**Exercise goal:**
Using the records provided below, locate and copy each line that contains the word "maine".
★ ★ ★
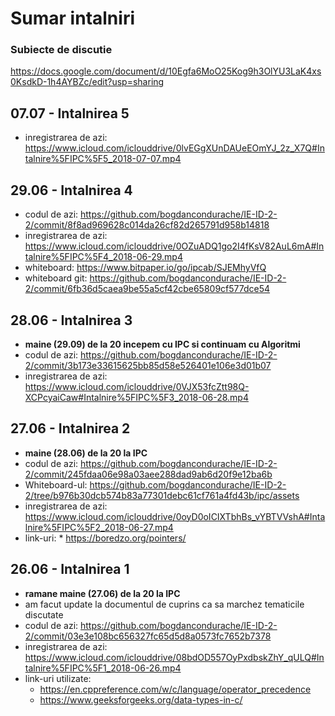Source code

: # Sumar intalniri

### Subiecte de discutie
https://docs.google.com/document/d/10Egfa6MoO25Kog9h3OlYU3LaK4xs0KsdkD-1h4AYBZc/edit?usp=sharing

## 07.07 - Intalnirea 5
   * inregistrarea de azi: https://www.icloud.com/iclouddrive/0lvEGgXUnDAUeEOmYJ_2z_X7Q#Intalnire%5FIPC%5F5_2018-07-07.mp4

## 29.06 - Intalnirea 4
   * codul de azi: https://github.com/bogdancondurache/IE-ID-2-2/commit/8f8ad969628c014da26cf82d265791d958b14818
   * inregistrarea de azi: https://www.icloud.com/iclouddrive/0OZuADQ1go2I4fKsV82AuL6mA#Intalnire%5FIPC%5F4_2018-06-29.mp4
   * whiteboard: https://www.bitpaper.io/go/ipcab/SJEMhyVfQ
   * whiteboard git: https://github.com/bogdancondurache/IE-ID-2-2/commit/6fb36d5caea9be55a5cf42cbe65809cf577dce54 

## 28.06 - Intalnirea 3
  * **maine (29.09) de la 20 incepem cu IPC si continuam cu Algoritmi**
  * codul de azi: https://github.com/bogdancondurache/IE-ID-2-2/commit/3b173e33615625bb85d58e526401e106e3d01b07
  * inregistrarea de azi: https://www.icloud.com/iclouddrive/0VJX53fcZtt98Q-XCPcyaiCaw#Intalnire%5FIPC%5F3_2018-06-28.mp4
  
## 27.06 - Intalnirea 2
   * **maine (28.06) de la 20 la IPC**
   * codul de azi: https://github.com/bogdancondurache/IE-ID-2-2/commit/245fdaa06e98a03aee288dad9ab6d20f9e12ba6b
   * Whiteboard-ul: https://github.com/bogdancondurache/IE-ID-2-2/tree/b976b30dcb574b83a77301debc61cf761a4fd43b/ipc/assets
   * inregistrarea de azi: https://www.icloud.com/iclouddrive/0oyD0oICIXTbhBs_vYBTVVshA#Intalnire%5FIPC%5F2_2018-06-27.mp4
   * link-uri:
    * https://boredzo.org/pointers/

## 26.06 - Intalnirea 1
 * **ramane maine (27.06) de la 20 la IPC**
 * am facut update la documentul de cuprins ca sa marchez tematicile discutate
 * codul de azi: https://github.com/bogdancondurache/IE-ID-2-2/commit/03e3e108bc656327fc65d5d8a0573fc7652b7378
 * inregistrarea de azi: https://www.icloud.com/iclouddrive/08bdOD557OyPxdbskZhY_qULQ#Intalnire%5FIPC%5F1_2018-06-26.mp4
 * link-uri utilizate:
	* https://en.cppreference.com/w/c/language/operator_precedence
	* https://www.geeksforgeeks.org/data-types-in-c/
★ ★ ★
**Solution for this task:**
  * **maine (29.09) de la 20 incepem cu IPC si continuam cu Algoritmi**
   * **maine (28.06) de la 20 la IPC**
 * **ramane maine (27.06) de la 20 la IPC**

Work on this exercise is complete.